> **Working data**:
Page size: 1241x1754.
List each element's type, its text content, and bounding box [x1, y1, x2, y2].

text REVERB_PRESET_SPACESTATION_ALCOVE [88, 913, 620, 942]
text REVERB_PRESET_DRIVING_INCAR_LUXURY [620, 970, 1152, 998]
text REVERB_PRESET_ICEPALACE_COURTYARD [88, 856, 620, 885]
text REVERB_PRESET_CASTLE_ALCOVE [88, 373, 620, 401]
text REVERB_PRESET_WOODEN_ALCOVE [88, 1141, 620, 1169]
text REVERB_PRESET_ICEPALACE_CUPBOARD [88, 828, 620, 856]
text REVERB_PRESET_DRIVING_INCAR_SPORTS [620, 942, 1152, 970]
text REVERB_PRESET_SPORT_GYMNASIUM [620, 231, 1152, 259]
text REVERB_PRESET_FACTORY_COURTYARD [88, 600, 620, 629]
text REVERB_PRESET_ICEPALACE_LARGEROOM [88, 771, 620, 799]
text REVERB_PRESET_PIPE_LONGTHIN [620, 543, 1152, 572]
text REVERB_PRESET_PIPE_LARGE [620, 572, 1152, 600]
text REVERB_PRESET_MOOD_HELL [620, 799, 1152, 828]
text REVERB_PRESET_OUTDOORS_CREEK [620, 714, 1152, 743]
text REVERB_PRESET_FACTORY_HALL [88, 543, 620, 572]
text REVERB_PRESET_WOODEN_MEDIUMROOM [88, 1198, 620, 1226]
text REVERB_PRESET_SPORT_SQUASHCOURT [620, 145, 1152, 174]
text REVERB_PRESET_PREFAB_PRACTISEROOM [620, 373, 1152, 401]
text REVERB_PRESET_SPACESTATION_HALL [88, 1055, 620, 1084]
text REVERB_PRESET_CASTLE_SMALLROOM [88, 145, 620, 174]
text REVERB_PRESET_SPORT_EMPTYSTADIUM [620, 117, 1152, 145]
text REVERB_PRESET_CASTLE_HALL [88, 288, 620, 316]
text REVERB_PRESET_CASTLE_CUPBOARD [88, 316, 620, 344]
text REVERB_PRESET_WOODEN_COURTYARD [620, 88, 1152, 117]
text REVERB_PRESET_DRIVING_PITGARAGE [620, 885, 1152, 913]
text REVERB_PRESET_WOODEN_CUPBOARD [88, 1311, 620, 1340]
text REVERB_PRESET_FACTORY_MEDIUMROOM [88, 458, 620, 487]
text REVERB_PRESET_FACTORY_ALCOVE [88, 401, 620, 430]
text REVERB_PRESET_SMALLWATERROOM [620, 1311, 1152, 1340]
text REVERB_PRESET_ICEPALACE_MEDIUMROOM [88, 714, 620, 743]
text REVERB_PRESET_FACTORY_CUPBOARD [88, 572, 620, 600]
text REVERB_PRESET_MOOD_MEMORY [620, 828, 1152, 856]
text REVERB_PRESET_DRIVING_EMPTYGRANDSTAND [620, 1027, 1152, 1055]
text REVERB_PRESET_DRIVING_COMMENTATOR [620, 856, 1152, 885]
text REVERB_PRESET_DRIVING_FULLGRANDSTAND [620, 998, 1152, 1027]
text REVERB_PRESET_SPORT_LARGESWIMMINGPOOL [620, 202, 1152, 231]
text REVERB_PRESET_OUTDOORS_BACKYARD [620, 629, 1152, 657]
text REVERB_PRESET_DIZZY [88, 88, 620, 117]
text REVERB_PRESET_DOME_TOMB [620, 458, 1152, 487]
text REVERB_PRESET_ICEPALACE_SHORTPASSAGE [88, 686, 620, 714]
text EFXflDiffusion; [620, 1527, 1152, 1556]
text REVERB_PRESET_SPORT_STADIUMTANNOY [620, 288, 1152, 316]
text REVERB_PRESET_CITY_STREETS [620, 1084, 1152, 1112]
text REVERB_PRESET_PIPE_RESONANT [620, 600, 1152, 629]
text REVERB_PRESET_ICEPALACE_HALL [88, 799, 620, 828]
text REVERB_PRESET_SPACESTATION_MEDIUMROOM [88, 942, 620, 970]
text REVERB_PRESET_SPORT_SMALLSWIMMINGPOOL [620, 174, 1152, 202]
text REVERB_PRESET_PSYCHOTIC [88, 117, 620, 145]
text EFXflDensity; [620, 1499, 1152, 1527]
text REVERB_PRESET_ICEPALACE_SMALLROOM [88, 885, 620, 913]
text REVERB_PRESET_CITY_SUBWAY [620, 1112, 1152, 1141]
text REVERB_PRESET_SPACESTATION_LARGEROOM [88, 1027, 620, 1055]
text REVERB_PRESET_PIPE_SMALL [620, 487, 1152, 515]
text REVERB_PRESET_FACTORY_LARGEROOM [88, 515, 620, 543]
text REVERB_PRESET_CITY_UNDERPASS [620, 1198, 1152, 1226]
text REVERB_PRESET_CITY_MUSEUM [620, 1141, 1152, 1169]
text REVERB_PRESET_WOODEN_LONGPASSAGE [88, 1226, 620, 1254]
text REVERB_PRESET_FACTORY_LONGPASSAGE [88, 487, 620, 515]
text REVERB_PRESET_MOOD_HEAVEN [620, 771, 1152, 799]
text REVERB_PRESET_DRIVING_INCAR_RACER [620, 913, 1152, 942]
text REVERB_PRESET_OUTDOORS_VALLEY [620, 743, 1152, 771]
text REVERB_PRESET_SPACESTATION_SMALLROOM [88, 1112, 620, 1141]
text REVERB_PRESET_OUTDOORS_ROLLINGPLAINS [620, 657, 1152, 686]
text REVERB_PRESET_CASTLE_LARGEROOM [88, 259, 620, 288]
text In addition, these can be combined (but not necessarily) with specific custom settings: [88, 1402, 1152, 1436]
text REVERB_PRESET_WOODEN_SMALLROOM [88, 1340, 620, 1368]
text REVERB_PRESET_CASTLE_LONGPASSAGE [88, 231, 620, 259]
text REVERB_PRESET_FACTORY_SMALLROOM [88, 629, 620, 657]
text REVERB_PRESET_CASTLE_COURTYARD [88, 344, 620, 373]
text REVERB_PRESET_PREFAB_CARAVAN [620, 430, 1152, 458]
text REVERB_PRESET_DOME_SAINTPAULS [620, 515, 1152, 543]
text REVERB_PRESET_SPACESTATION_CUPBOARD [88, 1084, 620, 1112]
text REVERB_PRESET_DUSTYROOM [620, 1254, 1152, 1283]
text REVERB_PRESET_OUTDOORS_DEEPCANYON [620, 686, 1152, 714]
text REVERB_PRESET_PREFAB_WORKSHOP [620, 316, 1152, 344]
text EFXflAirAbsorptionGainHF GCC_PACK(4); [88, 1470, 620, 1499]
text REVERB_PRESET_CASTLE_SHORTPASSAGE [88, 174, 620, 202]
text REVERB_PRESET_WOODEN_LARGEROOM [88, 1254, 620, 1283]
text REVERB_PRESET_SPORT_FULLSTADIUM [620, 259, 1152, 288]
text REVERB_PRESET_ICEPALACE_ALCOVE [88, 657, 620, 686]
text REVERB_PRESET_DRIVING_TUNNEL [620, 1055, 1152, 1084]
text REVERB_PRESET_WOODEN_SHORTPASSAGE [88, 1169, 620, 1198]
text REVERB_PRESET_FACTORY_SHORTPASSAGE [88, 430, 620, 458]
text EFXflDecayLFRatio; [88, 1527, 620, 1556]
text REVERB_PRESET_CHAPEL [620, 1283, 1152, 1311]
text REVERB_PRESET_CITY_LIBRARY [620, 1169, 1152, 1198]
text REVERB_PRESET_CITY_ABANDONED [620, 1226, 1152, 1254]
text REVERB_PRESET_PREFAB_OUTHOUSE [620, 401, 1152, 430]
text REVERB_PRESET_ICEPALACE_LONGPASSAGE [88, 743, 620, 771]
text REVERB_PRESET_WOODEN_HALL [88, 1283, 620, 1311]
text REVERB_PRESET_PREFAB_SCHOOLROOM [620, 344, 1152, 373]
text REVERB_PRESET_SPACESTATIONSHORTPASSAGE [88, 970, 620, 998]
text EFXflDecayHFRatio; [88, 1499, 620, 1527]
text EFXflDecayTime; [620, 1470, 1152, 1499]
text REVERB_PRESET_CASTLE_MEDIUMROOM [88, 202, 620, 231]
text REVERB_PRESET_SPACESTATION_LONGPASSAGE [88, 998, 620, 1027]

> **Work instructions**: Repeat the stretch from the line containing "text REVERB_PRESET_SPACESTATION_ALCOVE [88, 913, 620, 942]" through the line containing "text REVERB_PRESET_SPORT_EMPTYSTADIUM [620, 117, 1152, 145]" in the records above, with both of those lines included, character for character.

> **Response to this task**:
text REVERB_PRESET_SPACESTATION_ALCOVE [88, 913, 620, 942]
text REVERB_PRESET_DRIVING_INCAR_LUXURY [620, 970, 1152, 998]
text REVERB_PRESET_ICEPALACE_COURTYARD [88, 856, 620, 885]
text REVERB_PRESET_CASTLE_ALCOVE [88, 373, 620, 401]
text REVERB_PRESET_WOODEN_ALCOVE [88, 1141, 620, 1169]
text REVERB_PRESET_ICEPALACE_CUPBOARD [88, 828, 620, 856]
text REVERB_PRESET_DRIVING_INCAR_SPORTS [620, 942, 1152, 970]
text REVERB_PRESET_SPORT_GYMNASIUM [620, 231, 1152, 259]
text REVERB_PRESET_FACTORY_COURTYARD [88, 600, 620, 629]
text REVERB_PRESET_ICEPALACE_LARGEROOM [88, 771, 620, 799]
text REVERB_PRESET_PIPE_LONGTHIN [620, 543, 1152, 572]
text REVERB_PRESET_PIPE_LARGE [620, 572, 1152, 600]
text REVERB_PRESET_MOOD_HELL [620, 799, 1152, 828]
text REVERB_PRESET_OUTDOORS_CREEK [620, 714, 1152, 743]
text REVERB_PRESET_FACTORY_HALL [88, 543, 620, 572]
text REVERB_PRESET_WOODEN_MEDIUMROOM [88, 1198, 620, 1226]
text REVERB_PRESET_SPORT_SQUASHCOURT [620, 145, 1152, 174]
text REVERB_PRESET_PREFAB_PRACTISEROOM [620, 373, 1152, 401]
text REVERB_PRESET_SPACESTATION_HALL [88, 1055, 620, 1084]
text REVERB_PRESET_CASTLE_SMALLROOM [88, 145, 620, 174]
text REVERB_PRESET_SPORT_EMPTYSTADIUM [620, 117, 1152, 145]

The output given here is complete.